In another preferred embodiment, the intravenous safety clamp 10 may be fastened to the secondary line. As mentioned above, medical treatments that require a patient to receive antibiotics will house the antibiotic in an IV bag that is connected to the primary line and the flush will be connected to the secondary line. Thus certain circumstances will require the flexible IV tubing to be clamped into the secondary line. It is contemplated that the safety clamp 10 can be used on any intravenous tubing to obstruct fluid flow.
While the safety clamp 10 ensures that treatments are not diluted, the safety clamp 10 can also help a patient that has an allergic reaction and/or goes into anaphylactic shock. If a patient is receiving a treatment and has an adverse reaction to the treatment due to an allergic reaction or because they were given an incorrect dosage or medication, the medical personnel may need to immediately open the flush line or primary line 34 therefore occluding the secondary line 38. The safety clamp 10 allows for the medical personnel to immediately remove the safety clamp 10 from the primary line 34 to allow the flush to rush through the line immediately and dilute the agents causing the reaction. In the event a patient would go into anaphylactic shock and the traditional kinking method was used, the medical personnel would have a great deal of trouble removing the tape off the tubing in order to allow the flush to rapidly run through a patient's IV lines.

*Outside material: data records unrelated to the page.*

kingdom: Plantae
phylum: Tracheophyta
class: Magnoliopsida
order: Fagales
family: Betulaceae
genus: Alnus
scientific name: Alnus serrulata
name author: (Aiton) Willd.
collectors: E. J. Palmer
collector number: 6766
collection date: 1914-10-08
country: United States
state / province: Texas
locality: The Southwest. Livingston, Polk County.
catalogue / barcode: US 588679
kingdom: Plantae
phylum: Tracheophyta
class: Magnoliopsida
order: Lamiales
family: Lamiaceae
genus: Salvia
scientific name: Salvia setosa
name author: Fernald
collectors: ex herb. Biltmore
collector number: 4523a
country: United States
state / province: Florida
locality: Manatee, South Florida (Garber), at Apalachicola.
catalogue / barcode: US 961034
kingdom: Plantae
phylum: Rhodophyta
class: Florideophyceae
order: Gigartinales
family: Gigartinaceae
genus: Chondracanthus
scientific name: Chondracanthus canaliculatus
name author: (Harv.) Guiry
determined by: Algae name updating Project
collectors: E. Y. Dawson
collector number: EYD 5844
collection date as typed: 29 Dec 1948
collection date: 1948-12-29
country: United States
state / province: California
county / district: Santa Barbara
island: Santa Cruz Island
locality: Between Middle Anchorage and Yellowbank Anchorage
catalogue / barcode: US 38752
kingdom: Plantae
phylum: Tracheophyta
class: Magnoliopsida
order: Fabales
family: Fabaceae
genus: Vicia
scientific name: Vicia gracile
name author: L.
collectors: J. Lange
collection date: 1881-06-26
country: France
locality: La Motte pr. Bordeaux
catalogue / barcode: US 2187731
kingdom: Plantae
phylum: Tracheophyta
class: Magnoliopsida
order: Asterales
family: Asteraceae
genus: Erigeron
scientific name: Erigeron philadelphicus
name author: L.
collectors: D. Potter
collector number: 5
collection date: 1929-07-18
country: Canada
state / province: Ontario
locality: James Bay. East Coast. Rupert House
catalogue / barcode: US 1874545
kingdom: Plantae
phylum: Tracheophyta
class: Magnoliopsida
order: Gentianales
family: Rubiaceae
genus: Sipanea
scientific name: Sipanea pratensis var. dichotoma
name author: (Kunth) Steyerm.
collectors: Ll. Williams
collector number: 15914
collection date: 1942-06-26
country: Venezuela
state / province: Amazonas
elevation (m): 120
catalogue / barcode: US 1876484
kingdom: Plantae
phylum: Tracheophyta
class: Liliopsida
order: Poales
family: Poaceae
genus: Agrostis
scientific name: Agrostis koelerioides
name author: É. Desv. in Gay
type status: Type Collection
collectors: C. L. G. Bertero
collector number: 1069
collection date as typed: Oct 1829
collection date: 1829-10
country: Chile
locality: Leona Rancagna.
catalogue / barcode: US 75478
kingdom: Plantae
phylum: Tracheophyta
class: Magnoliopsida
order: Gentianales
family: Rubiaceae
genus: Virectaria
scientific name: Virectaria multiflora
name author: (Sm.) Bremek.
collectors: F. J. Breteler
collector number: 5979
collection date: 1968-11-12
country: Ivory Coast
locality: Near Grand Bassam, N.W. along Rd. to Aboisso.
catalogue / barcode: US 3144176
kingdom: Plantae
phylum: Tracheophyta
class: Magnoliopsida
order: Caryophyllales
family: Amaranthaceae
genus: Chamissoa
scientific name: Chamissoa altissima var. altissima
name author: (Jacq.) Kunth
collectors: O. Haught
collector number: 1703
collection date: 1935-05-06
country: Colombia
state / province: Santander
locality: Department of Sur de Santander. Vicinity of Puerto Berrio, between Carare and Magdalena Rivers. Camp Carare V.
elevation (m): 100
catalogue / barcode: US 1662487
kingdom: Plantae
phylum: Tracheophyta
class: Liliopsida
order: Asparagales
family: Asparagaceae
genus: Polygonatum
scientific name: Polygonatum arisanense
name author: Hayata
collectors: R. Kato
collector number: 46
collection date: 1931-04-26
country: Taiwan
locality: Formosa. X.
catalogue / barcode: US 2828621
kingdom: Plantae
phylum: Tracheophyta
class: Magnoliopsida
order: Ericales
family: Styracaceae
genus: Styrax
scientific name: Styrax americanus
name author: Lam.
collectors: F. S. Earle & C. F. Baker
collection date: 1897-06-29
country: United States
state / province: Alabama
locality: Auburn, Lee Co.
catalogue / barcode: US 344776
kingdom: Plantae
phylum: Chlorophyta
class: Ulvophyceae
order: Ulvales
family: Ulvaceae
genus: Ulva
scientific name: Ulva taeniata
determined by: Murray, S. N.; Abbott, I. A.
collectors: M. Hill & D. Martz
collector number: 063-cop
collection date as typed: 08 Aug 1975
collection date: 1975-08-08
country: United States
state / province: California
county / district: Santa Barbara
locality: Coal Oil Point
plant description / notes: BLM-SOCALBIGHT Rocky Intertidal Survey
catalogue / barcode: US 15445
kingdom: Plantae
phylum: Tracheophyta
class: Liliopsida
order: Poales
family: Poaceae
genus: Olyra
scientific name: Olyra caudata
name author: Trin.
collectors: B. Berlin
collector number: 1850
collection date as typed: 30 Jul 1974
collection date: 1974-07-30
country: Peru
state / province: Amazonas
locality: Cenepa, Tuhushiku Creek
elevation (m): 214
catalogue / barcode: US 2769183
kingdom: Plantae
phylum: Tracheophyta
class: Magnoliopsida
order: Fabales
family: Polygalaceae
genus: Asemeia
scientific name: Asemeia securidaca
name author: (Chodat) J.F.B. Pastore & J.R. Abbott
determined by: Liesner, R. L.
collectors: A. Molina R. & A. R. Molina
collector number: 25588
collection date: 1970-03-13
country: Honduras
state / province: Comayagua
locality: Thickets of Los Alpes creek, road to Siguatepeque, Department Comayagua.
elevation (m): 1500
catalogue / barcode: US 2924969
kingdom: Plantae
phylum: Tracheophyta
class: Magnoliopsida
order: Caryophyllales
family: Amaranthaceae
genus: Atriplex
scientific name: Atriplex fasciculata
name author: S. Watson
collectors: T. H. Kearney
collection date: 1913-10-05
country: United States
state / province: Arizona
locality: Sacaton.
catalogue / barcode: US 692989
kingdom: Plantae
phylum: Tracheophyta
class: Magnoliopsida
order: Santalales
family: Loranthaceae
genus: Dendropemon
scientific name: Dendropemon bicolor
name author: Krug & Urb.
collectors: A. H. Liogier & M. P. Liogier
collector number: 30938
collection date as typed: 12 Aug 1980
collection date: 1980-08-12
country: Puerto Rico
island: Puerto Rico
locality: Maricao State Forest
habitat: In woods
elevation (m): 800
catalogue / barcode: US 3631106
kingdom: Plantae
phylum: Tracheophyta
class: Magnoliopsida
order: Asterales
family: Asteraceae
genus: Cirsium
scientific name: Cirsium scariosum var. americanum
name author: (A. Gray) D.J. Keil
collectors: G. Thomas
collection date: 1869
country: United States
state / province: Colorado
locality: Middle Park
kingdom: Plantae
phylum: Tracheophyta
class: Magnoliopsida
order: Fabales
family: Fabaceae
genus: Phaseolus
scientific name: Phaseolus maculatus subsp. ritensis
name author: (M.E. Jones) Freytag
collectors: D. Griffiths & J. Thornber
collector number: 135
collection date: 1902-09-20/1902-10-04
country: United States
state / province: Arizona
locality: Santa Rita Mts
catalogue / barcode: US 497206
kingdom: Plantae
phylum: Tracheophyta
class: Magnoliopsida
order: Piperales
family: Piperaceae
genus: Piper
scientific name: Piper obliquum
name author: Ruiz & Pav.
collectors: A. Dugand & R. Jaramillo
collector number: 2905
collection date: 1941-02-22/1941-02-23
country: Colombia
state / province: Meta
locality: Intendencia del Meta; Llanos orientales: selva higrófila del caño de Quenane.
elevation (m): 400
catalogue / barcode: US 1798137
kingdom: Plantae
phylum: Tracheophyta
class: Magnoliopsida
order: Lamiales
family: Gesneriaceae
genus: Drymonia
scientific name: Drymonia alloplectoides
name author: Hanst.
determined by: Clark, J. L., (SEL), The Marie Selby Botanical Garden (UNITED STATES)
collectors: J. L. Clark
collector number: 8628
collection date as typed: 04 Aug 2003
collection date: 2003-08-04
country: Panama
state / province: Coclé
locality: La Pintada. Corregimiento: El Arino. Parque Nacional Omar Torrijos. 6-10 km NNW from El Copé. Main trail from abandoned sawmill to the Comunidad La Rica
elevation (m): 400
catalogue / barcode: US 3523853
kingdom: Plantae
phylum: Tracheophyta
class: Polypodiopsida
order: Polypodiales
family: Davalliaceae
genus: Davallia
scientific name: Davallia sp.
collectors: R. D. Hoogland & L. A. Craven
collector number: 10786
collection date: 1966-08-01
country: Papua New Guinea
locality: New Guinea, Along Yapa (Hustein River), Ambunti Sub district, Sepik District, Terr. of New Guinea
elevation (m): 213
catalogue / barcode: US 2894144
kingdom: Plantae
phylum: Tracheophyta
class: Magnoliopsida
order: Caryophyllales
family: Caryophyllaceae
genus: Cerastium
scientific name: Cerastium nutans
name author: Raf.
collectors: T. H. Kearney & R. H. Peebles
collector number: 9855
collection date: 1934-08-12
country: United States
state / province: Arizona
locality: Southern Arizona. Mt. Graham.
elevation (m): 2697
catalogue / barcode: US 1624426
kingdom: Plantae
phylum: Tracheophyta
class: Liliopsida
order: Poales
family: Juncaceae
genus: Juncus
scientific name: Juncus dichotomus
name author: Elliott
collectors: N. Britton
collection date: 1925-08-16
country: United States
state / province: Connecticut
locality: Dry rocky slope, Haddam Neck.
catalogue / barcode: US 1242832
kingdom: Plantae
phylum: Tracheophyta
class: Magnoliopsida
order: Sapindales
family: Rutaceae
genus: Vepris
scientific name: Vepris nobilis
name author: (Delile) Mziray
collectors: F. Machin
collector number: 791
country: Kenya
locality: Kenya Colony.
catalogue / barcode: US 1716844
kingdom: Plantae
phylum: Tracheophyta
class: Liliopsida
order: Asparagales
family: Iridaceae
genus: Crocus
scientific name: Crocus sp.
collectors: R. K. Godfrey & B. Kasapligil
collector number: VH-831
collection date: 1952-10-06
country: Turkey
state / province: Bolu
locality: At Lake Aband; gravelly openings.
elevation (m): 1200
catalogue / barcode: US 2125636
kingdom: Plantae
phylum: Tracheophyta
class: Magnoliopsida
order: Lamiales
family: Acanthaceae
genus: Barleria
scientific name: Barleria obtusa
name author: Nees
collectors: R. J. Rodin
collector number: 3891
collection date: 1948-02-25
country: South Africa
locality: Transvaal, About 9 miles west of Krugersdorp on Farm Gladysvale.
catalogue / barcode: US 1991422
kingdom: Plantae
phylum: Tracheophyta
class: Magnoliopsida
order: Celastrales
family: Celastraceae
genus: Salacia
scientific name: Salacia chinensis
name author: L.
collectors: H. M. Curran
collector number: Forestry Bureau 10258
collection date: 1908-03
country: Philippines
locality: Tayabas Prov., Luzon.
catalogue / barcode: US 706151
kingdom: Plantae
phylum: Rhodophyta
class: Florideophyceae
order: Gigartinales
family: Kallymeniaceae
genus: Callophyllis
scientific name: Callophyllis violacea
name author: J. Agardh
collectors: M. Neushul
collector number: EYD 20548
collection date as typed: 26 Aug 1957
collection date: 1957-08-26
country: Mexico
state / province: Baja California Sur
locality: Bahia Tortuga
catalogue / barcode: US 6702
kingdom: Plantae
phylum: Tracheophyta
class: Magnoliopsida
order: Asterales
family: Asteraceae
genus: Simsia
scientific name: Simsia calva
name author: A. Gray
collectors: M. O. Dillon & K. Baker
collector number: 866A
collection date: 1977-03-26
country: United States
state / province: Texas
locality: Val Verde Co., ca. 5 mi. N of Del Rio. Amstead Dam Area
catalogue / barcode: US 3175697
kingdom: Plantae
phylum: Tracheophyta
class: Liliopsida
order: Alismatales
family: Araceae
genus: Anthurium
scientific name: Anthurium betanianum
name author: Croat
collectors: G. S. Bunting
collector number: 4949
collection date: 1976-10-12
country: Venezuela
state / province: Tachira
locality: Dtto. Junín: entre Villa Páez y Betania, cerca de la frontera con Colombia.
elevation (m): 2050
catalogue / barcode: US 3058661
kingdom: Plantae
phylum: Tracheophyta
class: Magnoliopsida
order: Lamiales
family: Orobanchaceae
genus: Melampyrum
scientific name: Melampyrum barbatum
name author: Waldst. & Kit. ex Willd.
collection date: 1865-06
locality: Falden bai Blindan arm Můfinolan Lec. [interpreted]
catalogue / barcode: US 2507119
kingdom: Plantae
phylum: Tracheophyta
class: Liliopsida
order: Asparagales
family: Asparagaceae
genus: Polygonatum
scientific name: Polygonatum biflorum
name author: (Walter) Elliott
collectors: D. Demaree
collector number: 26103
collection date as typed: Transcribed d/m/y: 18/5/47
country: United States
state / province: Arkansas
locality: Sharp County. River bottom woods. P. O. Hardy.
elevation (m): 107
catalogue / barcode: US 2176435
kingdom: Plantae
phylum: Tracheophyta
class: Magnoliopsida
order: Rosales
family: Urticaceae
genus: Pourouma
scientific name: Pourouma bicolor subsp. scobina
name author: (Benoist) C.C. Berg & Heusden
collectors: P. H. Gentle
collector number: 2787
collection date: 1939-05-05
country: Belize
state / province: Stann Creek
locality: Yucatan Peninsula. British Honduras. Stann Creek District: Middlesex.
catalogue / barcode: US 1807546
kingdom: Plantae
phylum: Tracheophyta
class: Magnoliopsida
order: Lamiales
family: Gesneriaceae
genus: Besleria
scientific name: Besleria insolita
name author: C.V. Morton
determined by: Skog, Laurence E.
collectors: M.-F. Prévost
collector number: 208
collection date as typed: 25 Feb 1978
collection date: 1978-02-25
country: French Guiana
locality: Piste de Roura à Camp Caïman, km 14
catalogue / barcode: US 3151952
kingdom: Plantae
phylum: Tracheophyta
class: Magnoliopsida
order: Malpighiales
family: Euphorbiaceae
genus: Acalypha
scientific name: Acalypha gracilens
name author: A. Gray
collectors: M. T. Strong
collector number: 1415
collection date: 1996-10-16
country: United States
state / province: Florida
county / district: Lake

While this invention is susceptible of embodiments in many different forms, there is shown in the drawings, and will herein be described in detail, preferred embodiments of the invention with the understanding that the present disclosure is to be considered as an exemplification of the principles of the invention and is not intended to limit the broad aspect of the invention to the embodiments illustrated.
While the specific embodiments have been illustrated and described, numerous modifications come to mind without significantly departing from the spirit of the invention, and the scope of protection is only limited by the scope of the accompanying Claims.